Ramadan 2023 fasting: Imagine the smell of freshly baked bread, the sizzle of spiced meats on the grill, and the sight of vibrant colours and flavours from every dish. That is what Iftar is all about. However, the festival of Ramadan is more than just food. With Ramadan quickly approaching and 'iftari' preparations on the mind, it becomes essential to consider how to help best people with diabetes and their caregivers to celebrate the festival to its fullest. Navigating one's fast can be tricky it involves a drastic change in routine and lifestyle, making it difficult for people to keep their glucose levels in range throughout the day.
Dr Niti Agarwal, DNB Endocrinologist, Max Super speciality Hospital, Patparganj, Delhi, said, "For people with controlled diabetes, there are steps they can take to manage their sugar levels, especially while fasting for long periods during Ramadan. People should follow several healthy eating habits for the periods between 'sehri' and 'iftar'. Don't forget to monitor your blood sugar during your fast; you can do this effortlessly while on the go as there are now Continuous Glucose Monitoring (CGM) device options in addition to conventional blood glucose metres requiring finger pricking. Taking one's doctor's advice is also important to understand any changes required with their medication."
During your fast, employing metrics like time in range through a CGM device can be extremely helpful in managing diabetes. Checking your blood sugar readings more often is associated with a greater time in range, which can improve your glucose control and reduce the risk of long-term health complications. One should aim to be in range for about 17 out of 24 hours daily. Besides this, there are a few key things people with diabetes should keep in mind while celebrating Ramadan.
Four tips for managing your diabetes while you observe Ramadan this year:
Sleep well: Adequate hours of good quality sleep are essential to good health and wellness. Significantly during Ramadan, when your pre-dawn meal is vital to sustaining your energy, getting enough sleep is critical. This also helps avoid sleep deprivation, which can impact your hunger. This can also support metabolism and help regulate blood glucose levels, which is essential when managing diabetes.

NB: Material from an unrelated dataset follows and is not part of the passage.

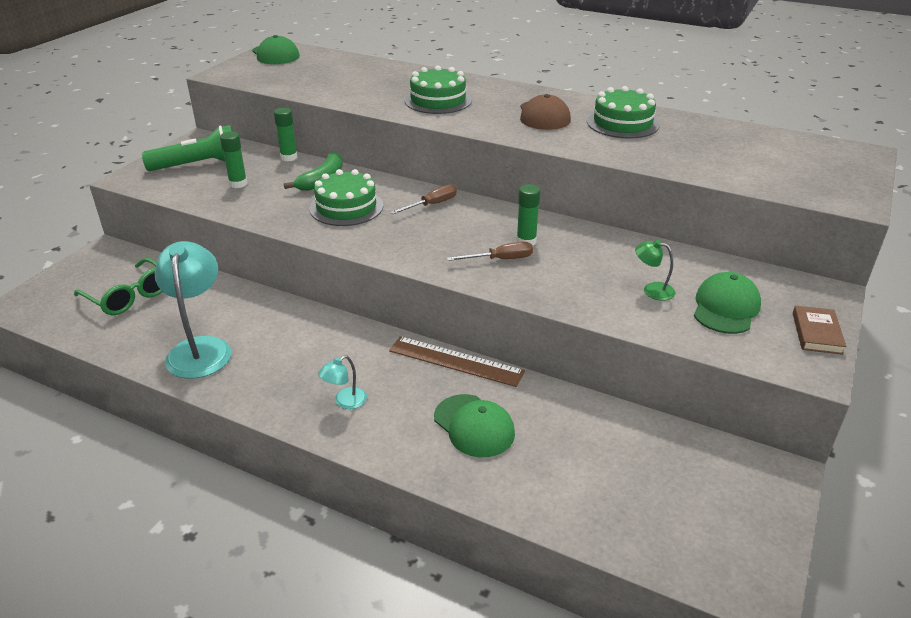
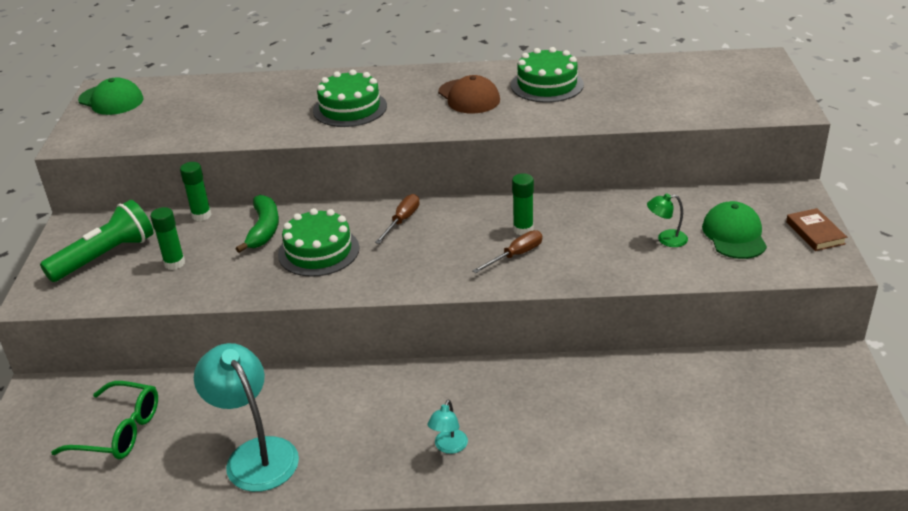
camera: 25 degrees left, 0 degrees up
(455, 361) = (516, 368): brown ruler -> none
(474, 426) = (581, 420): green cap -> none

Have an energy-boosting Sehri (pre-dawn) meal: Include more fibre-rich starchy foods that release energy slowly, from oats and multigrain bread to brown or basmati rice, along with vegetables, lentils (dal), and more. You can also have proteins like fish, tofu, and nuts for power. Drink plenty of fluids, but avoid sugary or highly caffeinated drinks like coffee, soft drinks, and more.
Properly replenish during Iftar (breaking of fast): The fast is traditionally broken with dates and milk, which you can follow with complex carbohydrates. Make sure to hydrate yourself as well. Consume sweet and fried or oily foods in moderation, as these can affect your health. Fruit before bedtime can also help maintain sugar levels until early morning.
Create a plan: What you can do if your blood sugar is too high or low during, before, or after fasting is critical? It is essential to take your doctor's advice on aiming to be in the target glucose range for at least 75% of the day, even during your fast.
Follow a gentle exercise routine: Keep physical activity but reduce the intensity to avoid extra exertion. You can try simple workouts, walking, or yoga. Resistance training can also help you avoid muscle loss and build strength at this time.
In Addition To These Tips
People with diabetes should remain alert to any trends of hyperglycemia or hypoglycemia and take care of these immediately. So, while some people with diabetes choose to fast during Ramadan, having a ready plan can help you manage your health at this time.